Conveying Depth through Aerial Perspective
There are various ways in which perspective can do this. Here, let’s take a look at what is known as ‘aerial perspective’. Since the more distant an object, the paler it appears due to particles of dust in the atmosphere, we tend to assume that paler objects in an image are more distant. This effect is frequently seen in landscape photographs where layers of hills or mountains that recede into the distance become lighter and lighter in tone. Levels of contrast also tend to fall off with distance and the colour temperatures become cooler rendering distant hills a little bluer.
Knowing this we might, for example, choose to return to photograph a scene when light direction and climatic or atmospheric conditions exaggerate this effect. Side- or back-lighting might for example simplify and emphasize the ‘layering’ and tonal variations of hills or mountains receding into the distance. Haze, mist, dust or atmospheric pollution may also make the effect of aerial perspective more apparent in the resulting image. By choosing our viewpoint carefully and framing the shot appropriately to focus the attention on a part of the scene where this effect is particularly apparent, we can also give a strong sense of depth.
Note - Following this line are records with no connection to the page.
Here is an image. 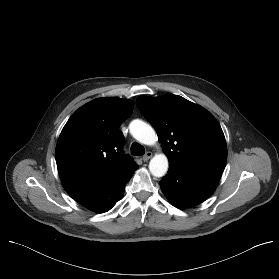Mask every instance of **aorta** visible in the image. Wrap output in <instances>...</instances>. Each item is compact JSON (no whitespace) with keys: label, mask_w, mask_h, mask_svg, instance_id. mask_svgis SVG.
Returning a JSON list of instances; mask_svg holds the SVG:
<instances>
[{"label":"aorta","mask_w":279,"mask_h":279,"mask_svg":"<svg viewBox=\"0 0 279 279\" xmlns=\"http://www.w3.org/2000/svg\"><path fill=\"white\" fill-rule=\"evenodd\" d=\"M131 135L140 143L153 145L157 141L155 130L142 120H133L129 125ZM169 163L165 154H156L149 162V170L154 177H163Z\"/></svg>","instance_id":"1"}]
</instances>
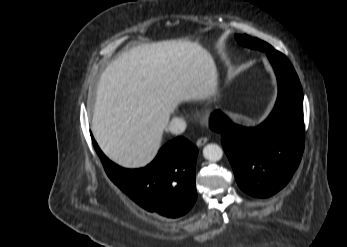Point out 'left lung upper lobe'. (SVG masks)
Returning <instances> with one entry per match:
<instances>
[{"label":"left lung upper lobe","mask_w":347,"mask_h":247,"mask_svg":"<svg viewBox=\"0 0 347 247\" xmlns=\"http://www.w3.org/2000/svg\"><path fill=\"white\" fill-rule=\"evenodd\" d=\"M236 39L244 46L249 48L259 49L261 51H265L266 53H271L276 50L273 49L269 44L264 41H261L257 38H251L248 35H237Z\"/></svg>","instance_id":"obj_1"}]
</instances>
There are many other compositional strategies and tools that can be employed to give a sense of depth and which can be used to actively support one another. For example, we can include elements of known sizes at different distances through the scene – the fact that one car is much smaller than another tells us that one is much further away. Including foreground, middle-distant and distant elements of interest might be considered and it often helps to overlap near and far objects. Choice of focal length and viewing angle can make a big difference to our perception of distance between objects. Another powerful means of suggesting depth is to include converging lines – I’ll discuss this process of ‘linear perspective’ in a subsequent article.